Greig recently completed feature films Glasshouse, Dust, An Elephant’s Journey and Serpent in the capacity as a producer.

His other producing credits include the Afrikaans feature film, Die Ontwaking. 

In a freelance capacity, Greig line produced Lord of War, starring Nicholas Cage and directed by Andrew Niccol; Lifetime Network’s Natalee Holloway, directed by Mikael Solomon; Mr. Bob for Canal+, directed by Thomas Vincent; Starship Troopers: Marauders directed by Edward Neumeier; the remake of Wes Craven’s classic, Last House on the Left, directed by Denis Iliadis and starring Aaron Paul; Flight of the Storks, directed by Jan Kounen and starring Harry Treadaway and Rutger Hauer; Restless for Endor Productions; Chronicle, directed by Josh Trank and starring Michael B Jordan and Dane de Haan for Twentieth Century Fox; and the Dominion pilot for NBC Universal.
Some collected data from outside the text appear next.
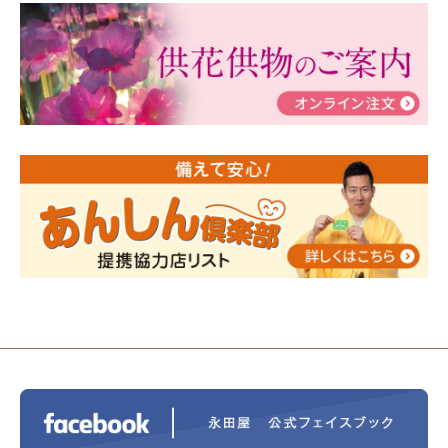
2024/03/06
【終活なるほど教室】「マンガで学
ぶ！はじめてのお葬式」小さな家族葬ハウス®町田成
瀬 ご参加ありがとうございました！
2024/01/19
令和6年能登半島地震災害の寄付のご報
告
2024/01/01
年始もご遠慮無くお電話ください。
2024/01/01
人形供養 寄付のご報告
2023/12/16
終活なるほど教室＠小さな家族葬ハウ
ス®上鶴間 エンディングノートを書いてみよう！
2023/11/29
永田屋創業110周年記念式典 レンブラ
ントホテル東京町田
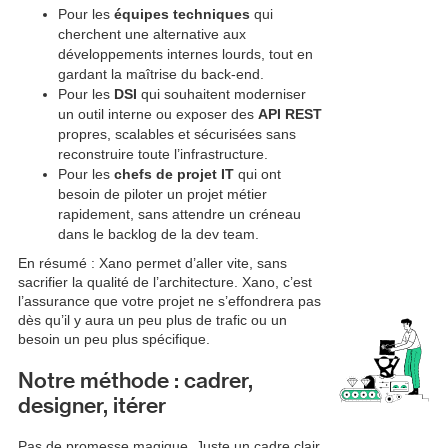
Pour les
équipes techniques
qui
cherchent une alternative aux
développements internes lourds, tout en
gardant la maîtrise du back-end.
Pour les
DSI
qui souhaitent moderniser
un outil interne ou exposer des
API REST
propres, scalables et sécurisées sans
reconstruire toute l’infrastructure.
Pour les
chefs de projet IT
qui ont
besoin de piloter un projet métier
rapidement, sans attendre un créneau
dans le backlog de la dev team.
En résumé : Xano permet d’aller vite, sans
sacrifier la qualité de l’architecture. Xano, c’est
l’assurance que votre projet ne s’effondrera pas
dès qu’il y aura un peu plus de trafic ou un
besoin un peu plus spécifique.
Notre méthode : cadrer,
designer, itérer
Pas de promesse magique. Juste un cadre clair,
Through his production companies, Greig has facilitated and line produced Shepherds and Butchers, starring Andrea Riseborough and Steve Coogan; Back to School Mom, starring Kimberley Elise; Kite, starring Samuel L. Jackson; Charlie, starring Luke Goss; King Solomon’s Mines for Larry Levinson Productions, starring Patrick Swayze; for the Hallmark Channel, Save Angel Hope, starring Billy Boyd; and The Seven Of Daran with AAA Pictures, distributed by Walt Disney Studios Motion Pictures.
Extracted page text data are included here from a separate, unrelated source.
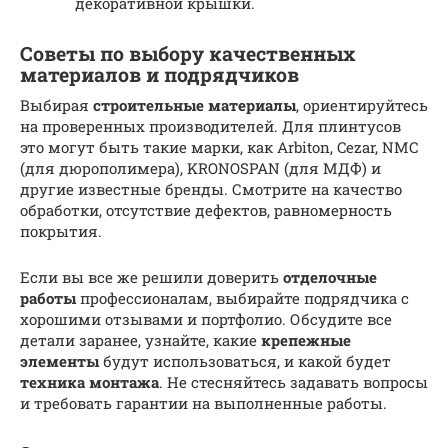
декоративной крышки.
Советы по выбору качественных
материалов и подрядчиков
Выбирая
строительные материалы
, ориентируйтесь
на проверенных производителей. Для плинтусов
это могут быть такие марки, как Arbiton, Cezar, NMC
(для дюрополимера), KRONOSPAN (для МДФ) и
другие известные бренды. Смотрите на качество
обработки, отсутствие дефектов, равномерность
покрытия.
Если вы все же решили доверить
отделочные
работы
профессионалам, выбирайте подрядчика с
хорошими отзывами и портфолио. Обсудите все
детали заранее, узнайте, какие
крепежные
элементы
будут использоваться, и какой будет
техника монтажа
. Не стесняйтесь задавать вопросы
и требовать гарантии на выполненные работы.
As co-producer, Greig’s credits include Against the Wild II; Survive the Serengeti, starring Jeri Ryan; Global Effect with Cinetel Films; and the critically acclaimed Life Above All, which went on to garner the Prix Francois Chalais award in Cannes, and Best South African Feature Film at the 2010 Durban International Film Festival. The film also garnered a record-breaking seven SAFTA awards, including Best Feature Film, and was presented as South Africa’s Official film in the Foreign Language category of the Academy Awards®.

Greig’s work in television includes Heart & Soul, the successful launch of IMBEWU for local TV station E-TV, and Blood Psalms for Canal+ and African streaming service Showmax.